Article four of the Convention states that “Every person has the right to have his life respected. This right shall be protected by law and, in general, from the moment of conception. No one shall be arbitrarily deprived of his life.”

It is the phrase “in general” that Guzmán emphasises. “Stating that the right to life is recognised in general terms shows that special circumstances are also recognised,” such as pregnancies that result from rape, she told IPS.

A similar focus was taken by the non-governmental Women and Constituent Assembly Project, which drew up a document that proposes respect for the right to life and for sexual and reproductive rights as well.

“We believe the question of abortion should be addressed in the context of debating and drafting a national law, rather than as part of the process of rewriting the constitution,” Katia Uriona, coordinator of the Project, explained to IPS.

Women’s groups recently held a protest march in the eastern city of Santa Cruz, carrying signs that read “a girl who is the victim of rape does not want to be a mother.”

Red-Ada, a local women’s rights group, documented 250 rapes of minors in Santa Cruz alone from January to August 2006. In 248 cases, the victims were girls between the ages of 13 and 15, according to figures from the Defensoría de la Niñez (Children’s Ombudsman’s Office) in that eastern province.

Católicas por el Derecho a Decidir (CDD), a partner organisation of the international Catholics for a Free Choice, estimates that only 10 percent of all rapes are reported in Bolivia.

“That is because when a woman, adolescent or girl files a complaint, the judges and doctors and other hospital staff take an inquisitorial approach,” CDD/Bolivia coordinator Teresa Lanza told IPS.

A 10-year-old pregnant rape victim went from one courtroom to another last year in the central province of Cochabamba seeking judicial authorisation for an abortion, without any luck despite a certificate from the Bolivian Society of Gynecology and Obstetrics that clearly established that the pregnancy posed a risk to her life.

But a legal ruling is no guarantee either. In 2002, doctors in the Viedma public hospital, also in Cochabamba, refused to perform an abortion in the case of a 12-year-old girl who had been raped by her stepfather, even after a judge authorised an abortion. In the end, the girl underwent an illegal clandestine abortion.

Lawyer Samuel Zenteno told IPS that if the constituent assembly approves the clause on the right to life from the moment of conception, the law making abortion legal in case of rape or threats to the health or life of the pregnant woman would have to be codified.

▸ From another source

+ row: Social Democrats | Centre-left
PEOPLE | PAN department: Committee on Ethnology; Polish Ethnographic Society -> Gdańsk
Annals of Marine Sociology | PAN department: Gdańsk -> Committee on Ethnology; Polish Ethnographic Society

“The lack of codification of the law creates a legal vacuum, giving rise to interpretations that vary from judge to judge. Under these circumstances, a woman who is raped is doubly victimised, because besides the sexual abuse she has suffered, she has to face distressing administrative and legal procedures, as occurred in Cochabamba,” he added.

Women’s rights activists argue, however, that a clearly codified law would not be a solution in and of itself.

“Bolivian women have little access to legal protection, not only because of the difficulties in the administration of justice but also, fundamentally, due to a cultural and social reality in which sexual violence is seen as normal,” said Uriona.

In Bolivia, South America’s poorest country, the maternal mortality rate is 420 per 100,000 live births, and complications arising from clandestine abortions are the third cause of maternal death.

According to CDD and Red-Ada, an estimated 115 clandestine abortions a day are performed in this country of nine million people.

The abortion debate has also flared up in several other Latin American countries. In April, the Mexico City legislature legalised abortion in that city; in late May, 250 NGOs in Argentina presented a proposed draft law that would legalise abortion; and authorities in Brazil are considering putting the question to a referendum, following the example of Portugal, where voters decided in February that parliament could legalise abortion.